> [Instructions for the task]: Every entry below has to appear again in your reply, word for word, but no picture may.

> [Provided material]:
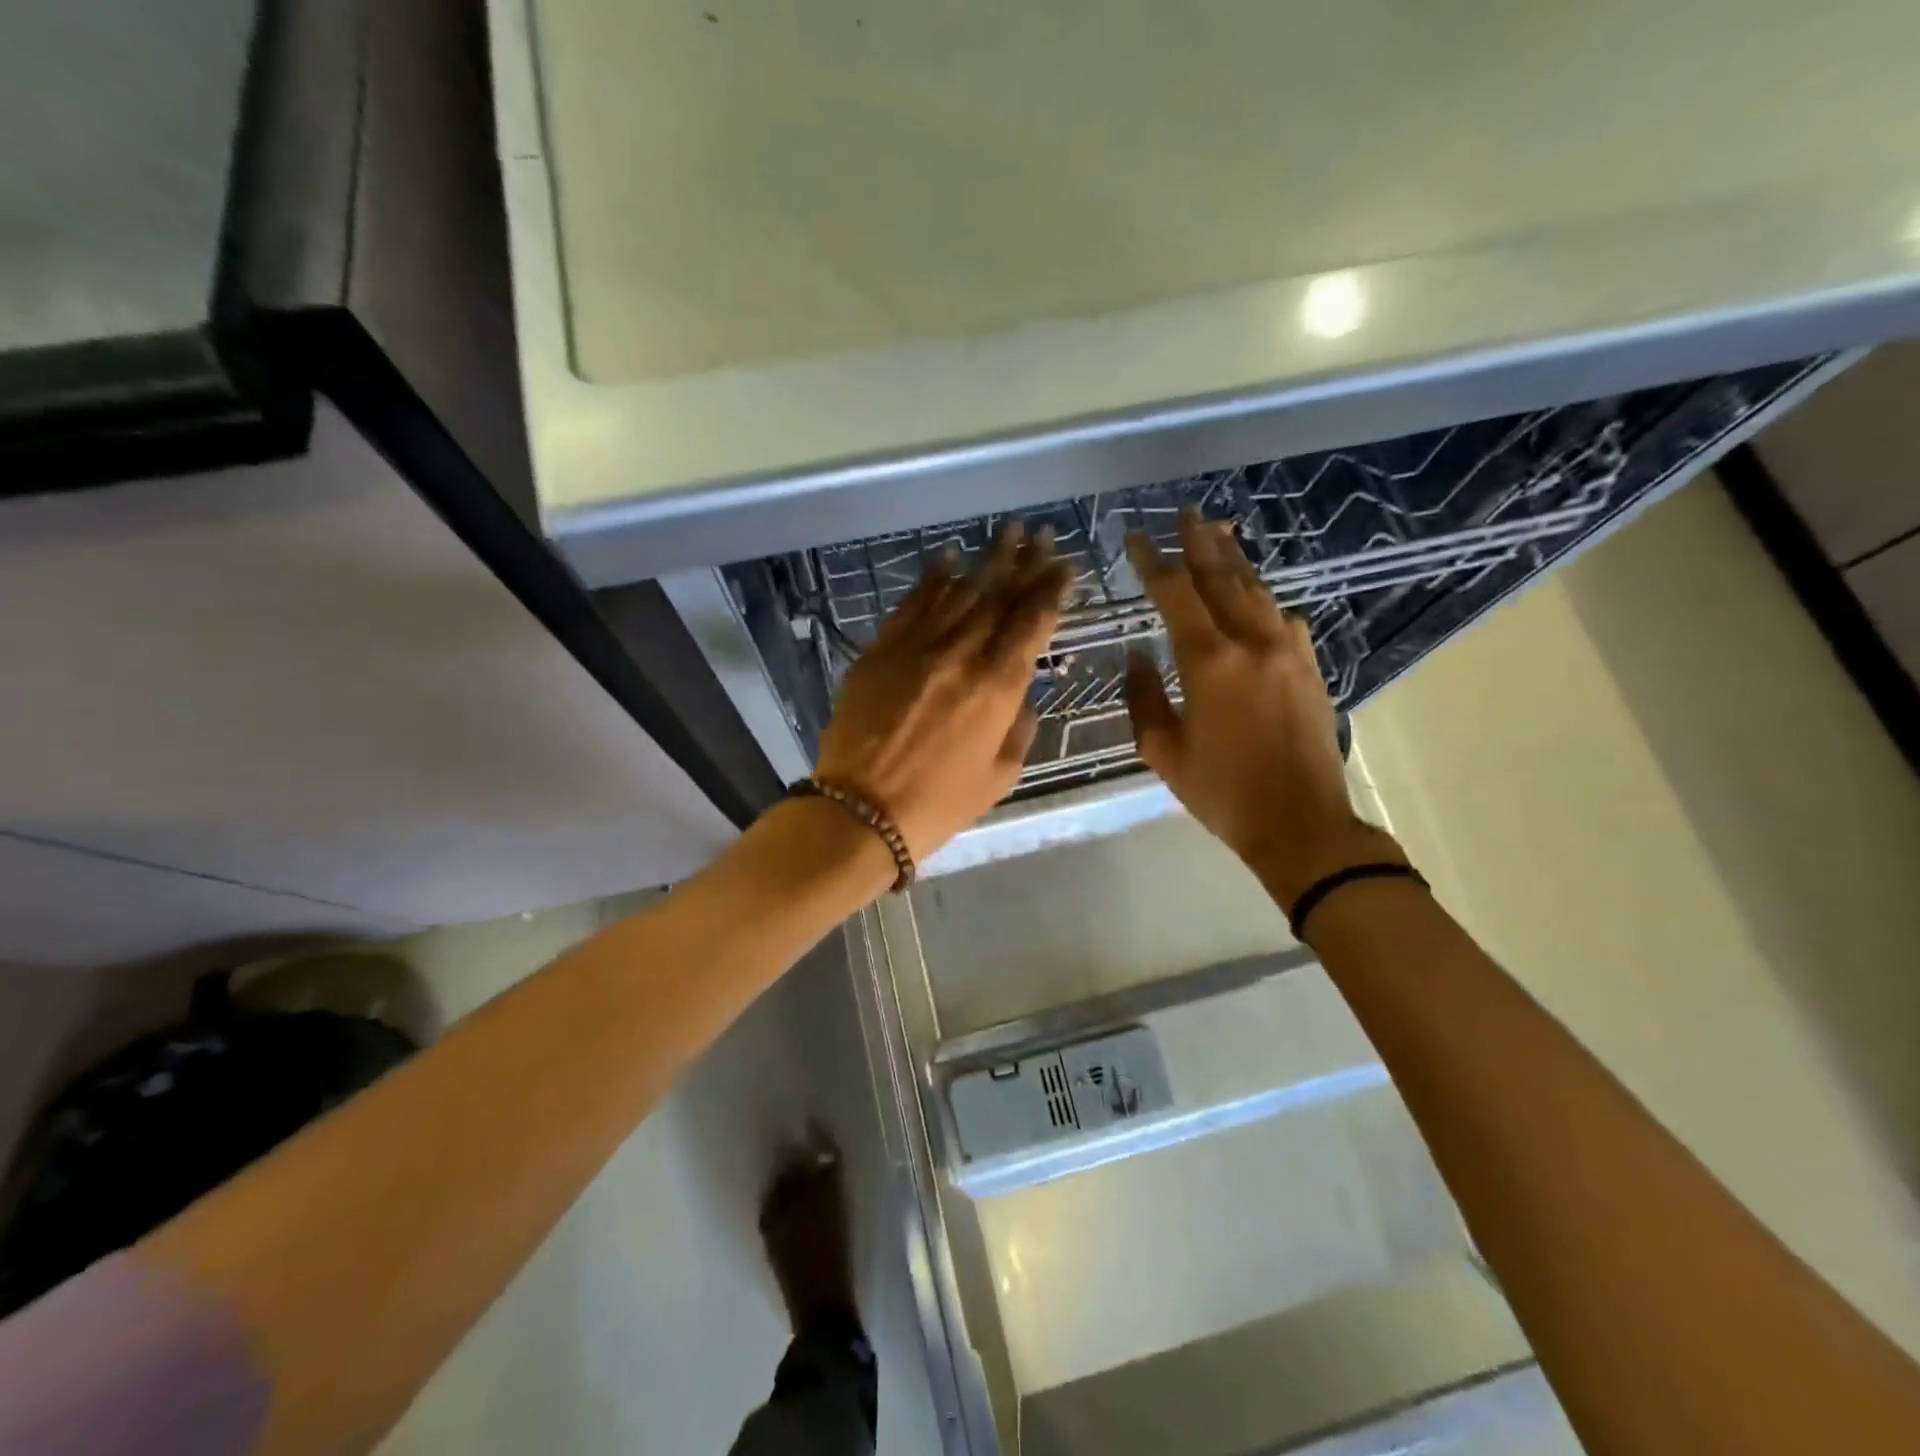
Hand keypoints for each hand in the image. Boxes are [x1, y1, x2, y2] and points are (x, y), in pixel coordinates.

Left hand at [815, 522, 1069, 863]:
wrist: (860, 812)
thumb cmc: (938, 805)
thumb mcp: (1000, 777)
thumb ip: (1019, 728)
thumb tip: (1023, 695)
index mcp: (997, 688)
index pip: (1032, 624)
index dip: (1051, 590)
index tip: (1064, 566)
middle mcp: (961, 655)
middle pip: (998, 596)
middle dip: (1024, 562)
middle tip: (1042, 534)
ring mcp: (917, 648)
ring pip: (958, 592)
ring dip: (986, 560)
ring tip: (1008, 533)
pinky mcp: (880, 651)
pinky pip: (912, 604)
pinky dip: (933, 579)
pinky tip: (949, 558)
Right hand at [1123, 509, 1402, 909]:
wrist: (1302, 824)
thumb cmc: (1223, 793)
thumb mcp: (1164, 752)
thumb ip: (1143, 698)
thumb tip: (1138, 656)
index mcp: (1209, 661)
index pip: (1175, 594)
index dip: (1153, 562)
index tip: (1136, 538)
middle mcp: (1252, 642)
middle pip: (1222, 578)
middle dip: (1200, 543)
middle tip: (1187, 514)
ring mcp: (1288, 652)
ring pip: (1258, 592)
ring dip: (1235, 562)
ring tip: (1221, 534)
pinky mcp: (1310, 668)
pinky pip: (1283, 620)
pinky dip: (1264, 602)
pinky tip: (1259, 600)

> [Completed task]:
Hand keypoints for each hand in the image. Boxes are [x1, y1, x2, y2] and points are (x, y), in pixel coordinates.

Left hand at [815, 522, 1069, 863]:
wrist: (860, 812)
thumb cmc: (938, 805)
thumb mcp: (1000, 777)
thumb ip: (1019, 728)
thumb tip: (1023, 695)
index mcp: (997, 688)
index pip: (1032, 624)
index dip: (1051, 590)
index tip: (1064, 566)
middle mcp: (961, 655)
middle pip: (998, 596)
middle dip: (1024, 562)
middle tip: (1042, 534)
ring mcp: (917, 648)
ring pip: (958, 592)
ring dip: (986, 560)
ring tip: (1008, 533)
pinky mcp: (880, 651)
pinky pip: (912, 604)
pinky dip: (933, 579)
pinky tip: (949, 558)
Right hand at [1123, 509, 1402, 909]:
wrist: (1302, 824)
thumb cmc: (1223, 793)
thumb mcp: (1164, 752)
thumb ip: (1143, 698)
thumb tip: (1138, 656)
index mcp: (1209, 661)
index pip: (1175, 594)
index dip: (1153, 562)
index tip: (1136, 538)
middle mcp: (1252, 642)
middle pip: (1222, 578)
middle dip: (1200, 543)
middle tip: (1187, 514)
ring mcp: (1288, 652)
ring pip: (1258, 592)
ring dip: (1235, 562)
ring tip: (1221, 534)
pinky mcp: (1310, 668)
pinky pip: (1283, 620)
pinky dip: (1264, 602)
pinky tip: (1259, 600)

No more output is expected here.